What the exercise asks => Write out the whole message on detyped API document feedback below, word for word.

[jboss-as7-dev] Detyped API document feedback

Tue Jan 4 15:17:24 EST 2011

Responding to the simple bit first...

On 1/4/11 11:02 AM, David M. Lloyd wrote:
> This commentary is in reference to version 2 of the detyped API document
> at:  http://community.jboss.org/wiki/AS7DetypedManagementAPI/version/2
>
<snip/>
>
> <trim>
>> * Provide clean handling for operations that inherently impact
>> multiple servers (i.e. updates to the domain.xml configuration model
>> and any host.xml configuration.) Allow the end user to specify how
>> those changes are applied to various server groups and the servers
>> within those groups in a "management operation plan". After the
>> operation is executed, provide detailed information on how the
>> operation was executed on the various controllers and servers
>> involved.
> <snip>
>> * Management operation plans should include support for multiple
>> operations that update persistent configuration that are to be
>> performed as an atomic unit.
>   >
>> - TODO: is it necessary to support plans
>> with multiple operations that are not atomic; i.e. where failure of
>> one operation will not cause the others to be rolled back? We
>> currently do, but this adds conceptual complexity and clutters the
>> API a bit.
>
> On the model level, no.  Either the whole update is applied or none of it.
>
> At runtime, I think that any part of a multi-step ("composite") update
> failing is equivalent to the whole update failing.  Also, any update, be
> it simple or composite, should only have one single plan which applies
> to the whole works (in other words, the plan for application and/or
> rollback may only be present on the top-most update entity which was
> submitted to the controller).

Records shown =>
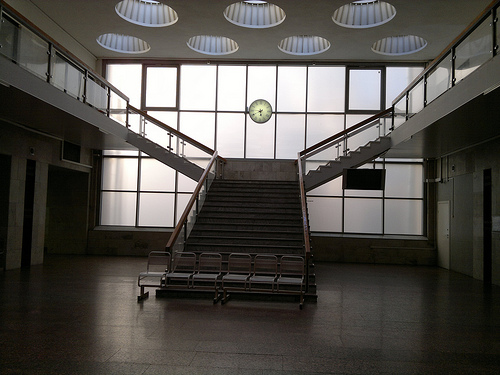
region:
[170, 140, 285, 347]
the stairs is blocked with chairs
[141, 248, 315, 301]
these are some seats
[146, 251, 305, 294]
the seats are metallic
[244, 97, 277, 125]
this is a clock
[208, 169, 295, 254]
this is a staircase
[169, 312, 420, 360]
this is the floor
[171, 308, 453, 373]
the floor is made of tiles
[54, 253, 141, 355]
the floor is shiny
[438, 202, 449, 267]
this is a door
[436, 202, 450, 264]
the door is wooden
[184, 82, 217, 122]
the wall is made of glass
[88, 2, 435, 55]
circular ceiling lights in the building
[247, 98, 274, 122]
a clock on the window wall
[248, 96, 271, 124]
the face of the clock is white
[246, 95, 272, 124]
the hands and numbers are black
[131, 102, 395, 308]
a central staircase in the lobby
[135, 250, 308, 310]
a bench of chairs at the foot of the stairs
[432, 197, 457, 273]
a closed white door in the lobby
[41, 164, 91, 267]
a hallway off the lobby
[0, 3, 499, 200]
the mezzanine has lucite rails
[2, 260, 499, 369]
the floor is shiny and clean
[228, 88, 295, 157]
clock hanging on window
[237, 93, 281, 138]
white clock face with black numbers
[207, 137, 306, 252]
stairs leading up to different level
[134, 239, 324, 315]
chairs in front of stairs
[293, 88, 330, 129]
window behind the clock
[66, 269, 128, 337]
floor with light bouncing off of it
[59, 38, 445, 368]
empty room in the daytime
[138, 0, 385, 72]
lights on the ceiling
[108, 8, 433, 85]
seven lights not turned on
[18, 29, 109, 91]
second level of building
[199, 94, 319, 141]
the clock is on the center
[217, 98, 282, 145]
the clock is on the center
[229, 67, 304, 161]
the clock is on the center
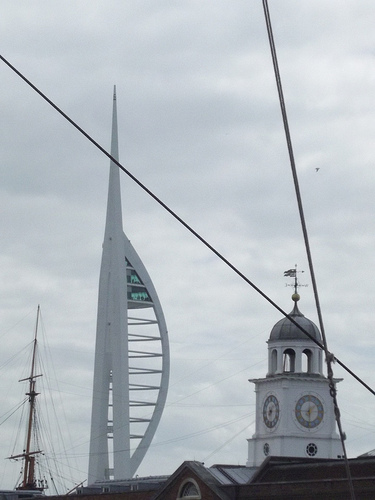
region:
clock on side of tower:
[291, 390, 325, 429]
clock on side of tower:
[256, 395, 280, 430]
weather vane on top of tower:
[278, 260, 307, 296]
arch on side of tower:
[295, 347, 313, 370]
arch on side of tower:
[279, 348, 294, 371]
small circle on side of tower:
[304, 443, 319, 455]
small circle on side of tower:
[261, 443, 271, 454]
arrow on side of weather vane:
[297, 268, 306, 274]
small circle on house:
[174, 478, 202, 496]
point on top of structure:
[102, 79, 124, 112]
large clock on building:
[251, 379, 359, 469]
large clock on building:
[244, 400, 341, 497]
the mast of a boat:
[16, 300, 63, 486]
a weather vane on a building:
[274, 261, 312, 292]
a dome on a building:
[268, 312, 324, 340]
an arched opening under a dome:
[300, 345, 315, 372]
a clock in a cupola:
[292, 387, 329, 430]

* * *

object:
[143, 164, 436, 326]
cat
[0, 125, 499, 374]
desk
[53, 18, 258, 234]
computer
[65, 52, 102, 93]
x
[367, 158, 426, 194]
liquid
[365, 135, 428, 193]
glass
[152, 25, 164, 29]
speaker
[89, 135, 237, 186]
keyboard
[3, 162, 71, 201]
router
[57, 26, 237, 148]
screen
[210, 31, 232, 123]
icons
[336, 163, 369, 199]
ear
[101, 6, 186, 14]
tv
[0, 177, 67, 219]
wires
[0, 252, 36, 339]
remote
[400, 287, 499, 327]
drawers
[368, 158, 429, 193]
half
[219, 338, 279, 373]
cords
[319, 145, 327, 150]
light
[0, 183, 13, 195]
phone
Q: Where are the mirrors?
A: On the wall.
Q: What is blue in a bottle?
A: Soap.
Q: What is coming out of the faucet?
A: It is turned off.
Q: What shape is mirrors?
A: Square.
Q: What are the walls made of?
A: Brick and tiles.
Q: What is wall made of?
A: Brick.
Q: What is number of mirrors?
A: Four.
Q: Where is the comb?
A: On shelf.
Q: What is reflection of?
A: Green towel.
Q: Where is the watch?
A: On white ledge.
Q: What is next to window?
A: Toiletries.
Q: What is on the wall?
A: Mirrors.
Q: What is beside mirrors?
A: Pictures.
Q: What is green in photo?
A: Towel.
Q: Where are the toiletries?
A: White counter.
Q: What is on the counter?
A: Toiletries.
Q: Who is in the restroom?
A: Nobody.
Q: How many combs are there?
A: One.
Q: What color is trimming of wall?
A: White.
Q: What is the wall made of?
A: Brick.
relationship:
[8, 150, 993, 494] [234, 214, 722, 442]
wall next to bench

Task answer =>
[jboss-as7-dev] Detyped API document feedback

Tue Jan 4 15:17:24 EST 2011

Responding to the simple bit first...

On 1/4/11 11:02 AM, David M. Lloyd wrote:
> This commentary is in reference to version 2 of the detyped API document
> at:  http://community.jboss.org/wiki/AS7DetypedManagementAPI/version/2
>
<snip/>
>
> <trim>
>> * Provide clean handling for operations that inherently impact
>> multiple servers (i.e. updates to the domain.xml configuration model
>> and any host.xml configuration.) Allow the end user to specify how
>> those changes are applied to various server groups and the servers
>> within those groups in a "management operation plan". After the
>> operation is executed, provide detailed information on how the
>> operation was executed on the various controllers and servers
>> involved.
> <snip>
>> * Management operation plans should include support for multiple
>> operations that update persistent configuration that are to be
>> performed as an atomic unit.
>   >
>> - TODO: is it necessary to support plans
>> with multiple operations that are not atomic; i.e. where failure of
>> one operation will not cause the others to be rolled back? We
>> currently do, but this adds conceptual complexity and clutters the
>> API a bit.
>
> On the model level, no.  Either the whole update is applied or none of it.
>
> At runtime, I think that any part of a multi-step ("composite") update
> failing is equivalent to the whole update failing.  Also, any update, be
> it simple or composite, should only have one single plan which applies
> to the whole works (in other words, the plan for application and/or
> rollback may only be present on the top-most update entity which was
> submitted to the controller).